Several other things have happened unexpectedly and in quick succession. My boss heard that I was considering staying on due to developments in my personal situation. He called me in for a meeting and I assumed the worst, that he’d already hired my replacement and that there would be nothing else available. But it wasn’t like that at all. He said he’d love me to stay, and offered me a promotion. How about that? And now I’ve signed a three-year contract, expect to make many further renewals after that, and have a reliable income to raise my ready-made family. It will be a huge amount of extra work and stress (bye bye weekends), and every little bit of it will be completely worthwhile because there is now an actual point to my life, instead of just selfishly floating around as my readers have seen me do over the past few years, and probably over my entire life to be honest.
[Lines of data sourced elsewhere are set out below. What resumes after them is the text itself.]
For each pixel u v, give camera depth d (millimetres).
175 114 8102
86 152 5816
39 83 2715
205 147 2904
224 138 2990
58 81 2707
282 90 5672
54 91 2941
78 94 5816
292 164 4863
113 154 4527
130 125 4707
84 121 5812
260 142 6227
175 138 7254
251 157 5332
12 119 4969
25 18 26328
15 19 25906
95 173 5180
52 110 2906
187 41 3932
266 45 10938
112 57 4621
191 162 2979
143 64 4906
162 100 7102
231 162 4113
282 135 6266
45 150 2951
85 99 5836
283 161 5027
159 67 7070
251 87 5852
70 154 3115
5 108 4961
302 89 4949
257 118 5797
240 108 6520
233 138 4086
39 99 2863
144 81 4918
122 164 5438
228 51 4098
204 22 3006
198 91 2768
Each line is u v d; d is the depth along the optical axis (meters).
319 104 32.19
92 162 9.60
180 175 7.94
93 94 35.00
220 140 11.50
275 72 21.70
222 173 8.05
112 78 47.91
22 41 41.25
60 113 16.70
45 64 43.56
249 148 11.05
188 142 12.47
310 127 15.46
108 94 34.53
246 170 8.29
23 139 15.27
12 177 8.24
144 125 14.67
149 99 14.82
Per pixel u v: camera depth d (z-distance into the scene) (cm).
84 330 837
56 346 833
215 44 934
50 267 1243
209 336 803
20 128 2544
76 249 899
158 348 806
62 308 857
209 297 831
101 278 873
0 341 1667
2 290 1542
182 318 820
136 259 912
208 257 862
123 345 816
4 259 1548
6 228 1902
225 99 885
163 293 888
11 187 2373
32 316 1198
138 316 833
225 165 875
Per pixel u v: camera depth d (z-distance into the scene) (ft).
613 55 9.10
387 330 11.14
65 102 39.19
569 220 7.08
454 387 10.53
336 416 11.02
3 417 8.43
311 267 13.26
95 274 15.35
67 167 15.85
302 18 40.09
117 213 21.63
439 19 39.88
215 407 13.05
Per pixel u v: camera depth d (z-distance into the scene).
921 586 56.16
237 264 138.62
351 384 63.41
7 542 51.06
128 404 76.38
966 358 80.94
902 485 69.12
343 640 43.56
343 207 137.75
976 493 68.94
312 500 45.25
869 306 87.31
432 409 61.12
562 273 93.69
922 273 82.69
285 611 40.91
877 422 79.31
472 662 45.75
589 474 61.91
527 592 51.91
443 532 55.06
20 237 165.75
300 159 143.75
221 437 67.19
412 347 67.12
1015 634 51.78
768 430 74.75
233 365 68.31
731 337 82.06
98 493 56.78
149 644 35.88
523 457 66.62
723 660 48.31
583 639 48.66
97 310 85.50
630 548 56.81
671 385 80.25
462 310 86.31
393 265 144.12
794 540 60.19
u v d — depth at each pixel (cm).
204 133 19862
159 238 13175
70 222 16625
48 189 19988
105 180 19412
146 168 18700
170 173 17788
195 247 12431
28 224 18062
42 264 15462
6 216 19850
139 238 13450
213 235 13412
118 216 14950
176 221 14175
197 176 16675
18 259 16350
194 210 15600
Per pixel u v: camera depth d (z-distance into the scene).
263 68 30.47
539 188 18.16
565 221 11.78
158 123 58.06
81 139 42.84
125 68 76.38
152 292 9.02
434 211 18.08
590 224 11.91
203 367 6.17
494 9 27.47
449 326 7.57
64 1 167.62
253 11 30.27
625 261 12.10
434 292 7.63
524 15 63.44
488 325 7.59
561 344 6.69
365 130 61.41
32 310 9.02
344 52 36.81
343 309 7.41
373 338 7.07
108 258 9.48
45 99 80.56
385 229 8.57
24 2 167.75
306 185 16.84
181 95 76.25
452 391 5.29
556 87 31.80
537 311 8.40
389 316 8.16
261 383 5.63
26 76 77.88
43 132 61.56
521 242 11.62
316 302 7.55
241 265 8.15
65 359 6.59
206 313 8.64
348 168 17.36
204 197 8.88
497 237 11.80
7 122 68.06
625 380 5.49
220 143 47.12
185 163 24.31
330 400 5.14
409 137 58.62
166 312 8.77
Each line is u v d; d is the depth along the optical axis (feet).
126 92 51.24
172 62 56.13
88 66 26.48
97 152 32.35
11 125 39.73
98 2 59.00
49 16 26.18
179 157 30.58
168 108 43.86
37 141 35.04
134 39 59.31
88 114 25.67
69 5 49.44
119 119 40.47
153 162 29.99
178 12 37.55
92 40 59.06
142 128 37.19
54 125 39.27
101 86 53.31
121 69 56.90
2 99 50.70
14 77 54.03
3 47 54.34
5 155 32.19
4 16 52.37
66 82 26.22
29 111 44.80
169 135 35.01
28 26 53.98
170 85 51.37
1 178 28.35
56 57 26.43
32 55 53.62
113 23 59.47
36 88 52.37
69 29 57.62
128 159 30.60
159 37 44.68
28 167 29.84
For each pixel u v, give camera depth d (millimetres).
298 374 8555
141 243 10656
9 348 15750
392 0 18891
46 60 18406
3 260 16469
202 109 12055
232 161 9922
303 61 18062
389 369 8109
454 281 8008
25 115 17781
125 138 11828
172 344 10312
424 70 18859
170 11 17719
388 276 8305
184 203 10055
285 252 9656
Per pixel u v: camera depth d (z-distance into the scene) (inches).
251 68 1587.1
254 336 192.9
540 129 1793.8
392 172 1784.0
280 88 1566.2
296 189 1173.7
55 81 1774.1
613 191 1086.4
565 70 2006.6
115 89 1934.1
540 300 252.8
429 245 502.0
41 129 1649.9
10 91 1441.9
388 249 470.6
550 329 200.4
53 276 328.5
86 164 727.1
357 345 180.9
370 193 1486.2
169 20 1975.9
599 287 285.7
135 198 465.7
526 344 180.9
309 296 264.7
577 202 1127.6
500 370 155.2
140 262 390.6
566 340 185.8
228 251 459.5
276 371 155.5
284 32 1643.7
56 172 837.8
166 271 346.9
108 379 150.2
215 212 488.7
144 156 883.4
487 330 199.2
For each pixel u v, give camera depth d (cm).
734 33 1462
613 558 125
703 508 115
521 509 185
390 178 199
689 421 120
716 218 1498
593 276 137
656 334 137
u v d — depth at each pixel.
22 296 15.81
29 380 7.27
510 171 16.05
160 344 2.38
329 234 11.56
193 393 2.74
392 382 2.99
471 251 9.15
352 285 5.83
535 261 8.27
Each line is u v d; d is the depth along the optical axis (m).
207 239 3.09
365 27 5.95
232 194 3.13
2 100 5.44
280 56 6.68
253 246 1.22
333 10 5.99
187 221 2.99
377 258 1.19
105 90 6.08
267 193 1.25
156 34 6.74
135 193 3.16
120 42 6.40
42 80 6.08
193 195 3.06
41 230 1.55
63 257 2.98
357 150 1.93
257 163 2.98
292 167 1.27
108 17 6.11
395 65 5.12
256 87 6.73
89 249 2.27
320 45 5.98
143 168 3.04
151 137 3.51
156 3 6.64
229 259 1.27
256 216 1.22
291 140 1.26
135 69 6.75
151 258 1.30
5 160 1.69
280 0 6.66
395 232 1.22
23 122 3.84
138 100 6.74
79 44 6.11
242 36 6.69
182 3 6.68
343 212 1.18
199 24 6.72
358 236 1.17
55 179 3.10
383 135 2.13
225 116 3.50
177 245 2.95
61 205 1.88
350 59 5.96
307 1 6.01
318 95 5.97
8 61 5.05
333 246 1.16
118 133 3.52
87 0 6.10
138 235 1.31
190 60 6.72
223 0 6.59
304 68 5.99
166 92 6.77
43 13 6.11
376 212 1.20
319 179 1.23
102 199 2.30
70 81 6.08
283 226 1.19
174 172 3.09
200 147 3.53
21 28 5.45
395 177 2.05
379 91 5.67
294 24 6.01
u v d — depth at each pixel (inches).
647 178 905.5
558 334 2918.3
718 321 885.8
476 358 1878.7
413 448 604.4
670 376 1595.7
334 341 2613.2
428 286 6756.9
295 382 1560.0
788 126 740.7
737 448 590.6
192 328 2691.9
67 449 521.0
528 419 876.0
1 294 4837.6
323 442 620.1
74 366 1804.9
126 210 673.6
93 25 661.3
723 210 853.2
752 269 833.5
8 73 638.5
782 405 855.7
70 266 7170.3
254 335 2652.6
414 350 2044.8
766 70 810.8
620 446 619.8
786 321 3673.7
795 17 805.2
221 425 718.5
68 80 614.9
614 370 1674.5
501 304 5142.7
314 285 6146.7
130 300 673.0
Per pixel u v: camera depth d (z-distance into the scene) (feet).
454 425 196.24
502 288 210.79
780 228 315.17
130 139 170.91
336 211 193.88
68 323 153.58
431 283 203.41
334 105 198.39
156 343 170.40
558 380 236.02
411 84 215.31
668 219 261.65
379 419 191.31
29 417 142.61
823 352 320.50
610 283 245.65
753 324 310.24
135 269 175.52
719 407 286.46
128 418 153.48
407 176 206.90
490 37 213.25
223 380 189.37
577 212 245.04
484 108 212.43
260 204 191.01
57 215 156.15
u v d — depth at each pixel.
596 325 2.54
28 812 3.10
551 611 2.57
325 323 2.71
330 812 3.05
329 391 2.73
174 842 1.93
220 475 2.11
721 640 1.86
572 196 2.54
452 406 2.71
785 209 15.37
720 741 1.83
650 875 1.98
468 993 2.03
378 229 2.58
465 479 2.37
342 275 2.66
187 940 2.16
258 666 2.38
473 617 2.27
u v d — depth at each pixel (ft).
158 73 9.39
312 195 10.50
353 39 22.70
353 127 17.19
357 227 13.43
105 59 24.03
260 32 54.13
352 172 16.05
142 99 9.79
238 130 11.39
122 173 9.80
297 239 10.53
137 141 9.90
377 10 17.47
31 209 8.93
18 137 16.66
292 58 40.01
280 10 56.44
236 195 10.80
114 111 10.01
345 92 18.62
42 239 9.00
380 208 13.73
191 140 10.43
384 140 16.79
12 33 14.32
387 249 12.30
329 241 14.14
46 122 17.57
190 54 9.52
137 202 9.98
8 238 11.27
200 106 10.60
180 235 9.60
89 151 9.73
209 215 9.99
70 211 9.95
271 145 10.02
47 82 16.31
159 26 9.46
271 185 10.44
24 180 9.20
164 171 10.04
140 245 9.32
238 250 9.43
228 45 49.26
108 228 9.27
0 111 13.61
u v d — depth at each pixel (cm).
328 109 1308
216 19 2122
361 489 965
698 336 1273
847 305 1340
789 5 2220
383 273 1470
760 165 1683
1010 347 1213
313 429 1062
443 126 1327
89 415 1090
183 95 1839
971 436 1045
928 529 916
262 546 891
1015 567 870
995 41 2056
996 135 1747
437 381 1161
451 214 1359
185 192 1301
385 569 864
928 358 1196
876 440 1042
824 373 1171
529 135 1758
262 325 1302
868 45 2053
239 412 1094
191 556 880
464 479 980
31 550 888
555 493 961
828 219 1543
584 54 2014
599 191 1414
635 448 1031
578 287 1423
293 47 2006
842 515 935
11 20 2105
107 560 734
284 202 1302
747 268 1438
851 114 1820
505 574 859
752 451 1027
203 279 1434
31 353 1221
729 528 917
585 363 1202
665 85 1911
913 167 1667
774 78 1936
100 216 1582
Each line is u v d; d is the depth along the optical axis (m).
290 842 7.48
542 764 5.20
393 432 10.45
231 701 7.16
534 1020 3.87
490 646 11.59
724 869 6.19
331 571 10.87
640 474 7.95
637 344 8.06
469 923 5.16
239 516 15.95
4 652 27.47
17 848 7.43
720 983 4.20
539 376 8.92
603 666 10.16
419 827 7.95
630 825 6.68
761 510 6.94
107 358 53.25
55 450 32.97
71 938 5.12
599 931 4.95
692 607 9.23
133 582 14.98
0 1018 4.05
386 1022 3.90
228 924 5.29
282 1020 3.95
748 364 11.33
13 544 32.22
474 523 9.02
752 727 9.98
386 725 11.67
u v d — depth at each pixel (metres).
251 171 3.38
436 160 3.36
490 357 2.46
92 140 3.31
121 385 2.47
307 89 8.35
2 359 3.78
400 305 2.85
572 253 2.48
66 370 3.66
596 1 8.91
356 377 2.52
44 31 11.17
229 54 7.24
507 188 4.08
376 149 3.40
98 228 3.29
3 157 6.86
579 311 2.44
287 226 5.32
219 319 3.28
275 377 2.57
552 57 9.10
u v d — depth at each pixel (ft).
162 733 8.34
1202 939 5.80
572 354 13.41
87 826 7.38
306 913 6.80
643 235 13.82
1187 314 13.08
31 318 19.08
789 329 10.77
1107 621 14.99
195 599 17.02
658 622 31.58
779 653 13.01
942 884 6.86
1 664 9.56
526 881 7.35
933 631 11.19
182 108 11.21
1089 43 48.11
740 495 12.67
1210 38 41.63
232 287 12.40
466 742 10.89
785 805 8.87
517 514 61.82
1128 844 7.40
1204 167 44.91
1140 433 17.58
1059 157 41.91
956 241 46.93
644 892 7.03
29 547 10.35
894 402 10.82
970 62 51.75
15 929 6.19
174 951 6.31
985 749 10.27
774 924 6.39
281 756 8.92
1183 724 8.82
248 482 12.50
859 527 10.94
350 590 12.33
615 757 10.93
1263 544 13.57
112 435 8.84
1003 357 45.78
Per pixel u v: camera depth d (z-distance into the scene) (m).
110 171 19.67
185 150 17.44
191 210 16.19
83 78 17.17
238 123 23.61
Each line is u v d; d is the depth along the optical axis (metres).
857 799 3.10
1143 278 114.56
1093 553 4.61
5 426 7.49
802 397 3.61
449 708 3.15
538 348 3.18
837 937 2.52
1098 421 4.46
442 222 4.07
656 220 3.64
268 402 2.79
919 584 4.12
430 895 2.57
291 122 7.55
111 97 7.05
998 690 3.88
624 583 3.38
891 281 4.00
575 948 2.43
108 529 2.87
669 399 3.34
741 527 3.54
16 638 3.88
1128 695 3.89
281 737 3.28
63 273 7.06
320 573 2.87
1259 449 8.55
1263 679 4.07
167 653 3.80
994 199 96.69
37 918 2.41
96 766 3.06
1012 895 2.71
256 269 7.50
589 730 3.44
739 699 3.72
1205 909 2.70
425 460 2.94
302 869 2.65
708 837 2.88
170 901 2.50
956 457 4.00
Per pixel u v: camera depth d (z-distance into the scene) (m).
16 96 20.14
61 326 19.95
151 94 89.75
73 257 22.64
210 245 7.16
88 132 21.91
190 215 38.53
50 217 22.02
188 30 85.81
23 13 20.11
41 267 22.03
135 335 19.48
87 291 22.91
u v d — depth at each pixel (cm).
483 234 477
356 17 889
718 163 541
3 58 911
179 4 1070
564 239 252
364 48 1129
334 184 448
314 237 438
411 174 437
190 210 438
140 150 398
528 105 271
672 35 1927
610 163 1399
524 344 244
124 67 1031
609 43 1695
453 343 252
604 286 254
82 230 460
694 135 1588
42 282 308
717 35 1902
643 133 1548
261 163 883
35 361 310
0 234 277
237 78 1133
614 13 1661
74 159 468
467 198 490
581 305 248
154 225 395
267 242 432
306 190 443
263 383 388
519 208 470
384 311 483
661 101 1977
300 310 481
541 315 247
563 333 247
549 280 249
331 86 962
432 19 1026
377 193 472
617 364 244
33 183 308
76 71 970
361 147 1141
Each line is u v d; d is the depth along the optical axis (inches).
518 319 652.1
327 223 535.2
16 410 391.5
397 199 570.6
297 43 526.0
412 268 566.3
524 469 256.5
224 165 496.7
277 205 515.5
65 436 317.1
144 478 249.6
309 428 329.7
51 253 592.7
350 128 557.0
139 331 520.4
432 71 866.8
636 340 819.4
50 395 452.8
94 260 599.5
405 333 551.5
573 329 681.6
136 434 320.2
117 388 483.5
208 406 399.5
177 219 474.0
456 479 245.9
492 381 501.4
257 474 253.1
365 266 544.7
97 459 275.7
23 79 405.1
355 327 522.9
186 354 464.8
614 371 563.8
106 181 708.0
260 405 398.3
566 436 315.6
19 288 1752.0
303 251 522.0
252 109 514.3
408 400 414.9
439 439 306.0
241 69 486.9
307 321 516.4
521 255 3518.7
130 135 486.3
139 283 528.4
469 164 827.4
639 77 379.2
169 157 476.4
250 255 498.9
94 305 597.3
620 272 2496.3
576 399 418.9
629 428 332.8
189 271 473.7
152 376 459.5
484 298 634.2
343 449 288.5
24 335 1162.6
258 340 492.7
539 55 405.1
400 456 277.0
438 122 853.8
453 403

My fiancé invited me to an Orthodox church service. We’d already agreed upon a church wedding and I thought, why not get to know her world, and that of her children, a bit better? So I went along.
It is hard to explain what happened next. No doubt my readers will dismiss it out of hand. Well, dismiss away. I guess it is an event between myself and God, no one else, so your opinions are of no significance.
I gazed up at the stained-glass windows, the chanting vibrated my body like the bass at a rock concert, the incense filled my nostrils, and the intensity of the beauty assailing my every sense organ overcame all ‘rational’ opposition, kind of the reverse of the hallucinations that occur in a sensory-deprivation chamber.
God isn’t something you can find in a test tube, or see in a telescope, or prove with formal logic, or identify with a particle collider. God is something you feel, deep in your soul, in a way that no school of thought can approach or touch upon.
I felt God.
I don’t know what God is. I don’t know if the Orthodox church is closer to the truth than other faiths, or if the ancient stories are true, or anything, really. I don’t know. But I believe.
And once this belief had fully permeated the very depths of my soul, I felt many erroneous beliefs fall away from me like autumn leaves. That races, sexes and people in general differ significantly, though all were created by the same Father. That there is no meaning in life but that we confect ourselves. That any of those ‘philosophers’ I read have anything worthwhile to say. That we should not dedicate ourselves to the poor, the weak, the unlucky and the unprivileged.
I’ve even started to change my mind about the government here. Sure, things are not perfect, but they really are trying to help the common people through socialist policies, and they are managing to control prices of some key commodities. Sure, some people have to be made to do things they don’t want to do – welcome to the real world. I really think it would work if the wreckers would stop destroying everything, most especially by leaving the country before they’ve even given it a chance. Twenty-five years is not long enough to build a utopia. They need to increase border security and make sure the soldier have copious ammunition.
I am happier today than I have ever been before in my life. I will soon stop writing here, and I have already stopped reading the sort of problematic content that I previously linked to. I am starting afresh. I urge all of you to do the same, and I earnestly hope that God reaches out to you, when the time is right, in the same way that He reached out to me. And if you consider the date, there is no better time than today to proclaim to the world Christ’s eternal Good News.